__Excerpt provided__
____
From c6fbbf1eae8f35e10966826960e154c9596c86dc Mon Sep 17 00:00:00 2001
From: Fei Qin <fei.qin@corigine.com>
Date: Wed, 1 Jun 2022 10:34:49 +0200
Subject: [PATCH 73/80] nfp: remove padding in nfp_nfdk_tx_desc

NFDK firmware supports 48-bit dma addressing and
parses 16 high bits of dma addresses.

In nfp_nfdk_tx_desc, dma related structure and tso
related structure are union. When "mss" be filled
with nonzero value due to enable tso, the memory used
by "padding" may be also filled. Then, firmware may
parse wrong dma addresses which causes TX watchdog
timeout problem.
____
__Directions__
[a] In the patch description, what addressing width does NFDK firmware support for DMA?
[b] Print the patch description from the words "From c6fbbf1eae8f35e10966826960e154c9596c86dc Mon" through the words "timeout problem.", beginning at the former and ending after the latter.
____
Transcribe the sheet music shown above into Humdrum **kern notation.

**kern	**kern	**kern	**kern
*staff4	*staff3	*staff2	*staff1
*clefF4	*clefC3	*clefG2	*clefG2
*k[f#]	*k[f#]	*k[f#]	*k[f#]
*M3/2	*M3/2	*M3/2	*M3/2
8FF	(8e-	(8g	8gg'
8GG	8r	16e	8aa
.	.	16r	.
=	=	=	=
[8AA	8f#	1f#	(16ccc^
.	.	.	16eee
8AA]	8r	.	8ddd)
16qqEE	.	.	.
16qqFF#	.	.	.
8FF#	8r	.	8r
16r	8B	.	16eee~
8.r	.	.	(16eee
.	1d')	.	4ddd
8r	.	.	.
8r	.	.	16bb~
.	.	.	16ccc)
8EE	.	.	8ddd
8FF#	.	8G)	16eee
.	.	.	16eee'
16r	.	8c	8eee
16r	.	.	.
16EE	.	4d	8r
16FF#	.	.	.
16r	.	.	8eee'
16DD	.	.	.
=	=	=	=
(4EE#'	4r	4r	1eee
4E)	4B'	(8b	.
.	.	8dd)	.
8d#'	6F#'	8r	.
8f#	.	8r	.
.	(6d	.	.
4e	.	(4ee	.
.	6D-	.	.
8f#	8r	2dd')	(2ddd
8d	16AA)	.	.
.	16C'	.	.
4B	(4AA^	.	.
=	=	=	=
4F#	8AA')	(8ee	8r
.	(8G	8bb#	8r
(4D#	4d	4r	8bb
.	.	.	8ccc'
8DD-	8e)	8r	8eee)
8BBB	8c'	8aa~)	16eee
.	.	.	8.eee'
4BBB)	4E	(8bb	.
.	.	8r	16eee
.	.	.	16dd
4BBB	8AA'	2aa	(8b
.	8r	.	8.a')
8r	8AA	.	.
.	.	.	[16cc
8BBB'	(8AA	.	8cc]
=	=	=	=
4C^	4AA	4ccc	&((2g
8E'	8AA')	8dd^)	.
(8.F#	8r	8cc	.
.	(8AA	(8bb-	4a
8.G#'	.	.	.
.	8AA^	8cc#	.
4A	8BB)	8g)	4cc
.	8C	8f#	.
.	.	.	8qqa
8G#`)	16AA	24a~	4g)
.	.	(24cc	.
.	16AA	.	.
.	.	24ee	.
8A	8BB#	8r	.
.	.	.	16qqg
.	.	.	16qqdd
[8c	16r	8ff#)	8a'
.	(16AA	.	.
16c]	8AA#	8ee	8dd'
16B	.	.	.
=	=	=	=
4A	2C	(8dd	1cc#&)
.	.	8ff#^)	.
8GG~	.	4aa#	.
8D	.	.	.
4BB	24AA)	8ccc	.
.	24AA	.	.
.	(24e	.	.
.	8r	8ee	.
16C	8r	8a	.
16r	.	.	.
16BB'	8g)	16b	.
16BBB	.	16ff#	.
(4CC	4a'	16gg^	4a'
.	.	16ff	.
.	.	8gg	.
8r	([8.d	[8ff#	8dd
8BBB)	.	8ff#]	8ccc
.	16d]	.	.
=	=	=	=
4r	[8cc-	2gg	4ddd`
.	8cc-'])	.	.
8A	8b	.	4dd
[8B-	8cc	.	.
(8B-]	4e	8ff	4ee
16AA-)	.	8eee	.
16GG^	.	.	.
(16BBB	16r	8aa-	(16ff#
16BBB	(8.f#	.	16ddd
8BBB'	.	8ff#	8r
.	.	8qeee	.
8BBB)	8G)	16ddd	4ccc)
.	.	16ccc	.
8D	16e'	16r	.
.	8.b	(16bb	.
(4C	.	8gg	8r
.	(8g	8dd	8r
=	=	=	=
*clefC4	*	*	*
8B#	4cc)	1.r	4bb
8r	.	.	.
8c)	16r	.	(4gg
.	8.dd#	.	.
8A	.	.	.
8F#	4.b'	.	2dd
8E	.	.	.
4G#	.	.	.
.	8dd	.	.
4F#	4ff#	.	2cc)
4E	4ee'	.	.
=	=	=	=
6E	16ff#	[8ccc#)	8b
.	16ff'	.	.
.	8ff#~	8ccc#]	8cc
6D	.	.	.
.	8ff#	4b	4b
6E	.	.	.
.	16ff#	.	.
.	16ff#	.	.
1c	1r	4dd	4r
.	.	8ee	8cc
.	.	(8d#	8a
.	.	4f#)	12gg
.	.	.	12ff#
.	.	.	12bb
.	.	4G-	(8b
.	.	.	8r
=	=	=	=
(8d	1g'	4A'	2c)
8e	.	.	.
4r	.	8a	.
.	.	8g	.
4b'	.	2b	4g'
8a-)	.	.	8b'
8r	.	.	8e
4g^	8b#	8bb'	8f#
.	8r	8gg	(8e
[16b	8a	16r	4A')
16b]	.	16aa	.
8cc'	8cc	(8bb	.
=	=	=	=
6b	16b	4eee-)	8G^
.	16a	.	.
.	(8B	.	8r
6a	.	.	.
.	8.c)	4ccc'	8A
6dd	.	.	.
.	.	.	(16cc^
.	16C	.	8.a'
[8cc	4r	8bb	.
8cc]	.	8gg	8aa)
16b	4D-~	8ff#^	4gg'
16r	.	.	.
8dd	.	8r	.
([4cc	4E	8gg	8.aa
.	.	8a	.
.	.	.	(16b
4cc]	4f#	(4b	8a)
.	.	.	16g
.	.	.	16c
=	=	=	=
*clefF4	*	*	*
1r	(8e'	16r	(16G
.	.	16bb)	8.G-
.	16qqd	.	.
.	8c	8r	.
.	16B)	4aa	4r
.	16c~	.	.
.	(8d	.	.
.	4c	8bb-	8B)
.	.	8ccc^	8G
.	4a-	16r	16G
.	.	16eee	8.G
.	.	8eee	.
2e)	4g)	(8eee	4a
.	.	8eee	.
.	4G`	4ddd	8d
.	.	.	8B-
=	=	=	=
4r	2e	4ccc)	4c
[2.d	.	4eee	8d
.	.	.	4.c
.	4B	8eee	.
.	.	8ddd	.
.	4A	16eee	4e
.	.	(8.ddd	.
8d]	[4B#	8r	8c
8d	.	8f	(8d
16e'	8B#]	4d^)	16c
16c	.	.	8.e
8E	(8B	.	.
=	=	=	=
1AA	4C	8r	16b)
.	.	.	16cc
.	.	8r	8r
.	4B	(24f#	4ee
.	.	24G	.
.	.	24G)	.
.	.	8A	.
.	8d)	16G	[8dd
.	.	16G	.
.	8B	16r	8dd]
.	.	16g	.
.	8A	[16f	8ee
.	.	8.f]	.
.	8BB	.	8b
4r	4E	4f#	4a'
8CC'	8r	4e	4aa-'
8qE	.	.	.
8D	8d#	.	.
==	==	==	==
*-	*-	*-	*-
____
__Answers to the problems__
[a] 48-bit DMA addressing.

[b]
From c6fbbf1eae8f35e10966826960e154c9596c86dc Mon Sep 17 00:00:00 2001
From: Fei Qin <fei.qin@corigine.com>
Date: Wed, 1 Jun 2022 10:34:49 +0200
Subject: [PATCH 73/80] nfp: remove padding in nfp_nfdk_tx_desc

NFDK firmware supports 48-bit dma addressing and
parses 16 high bits of dma addresses.

In nfp_nfdk_tx_desc, dma related structure and tso
related structure are union. When "mss" be filled
with nonzero value due to enable tso, the memory used
by "padding" may be also filled. Then, firmware may
parse wrong dma addresses which causes TX watchdog
timeout problem.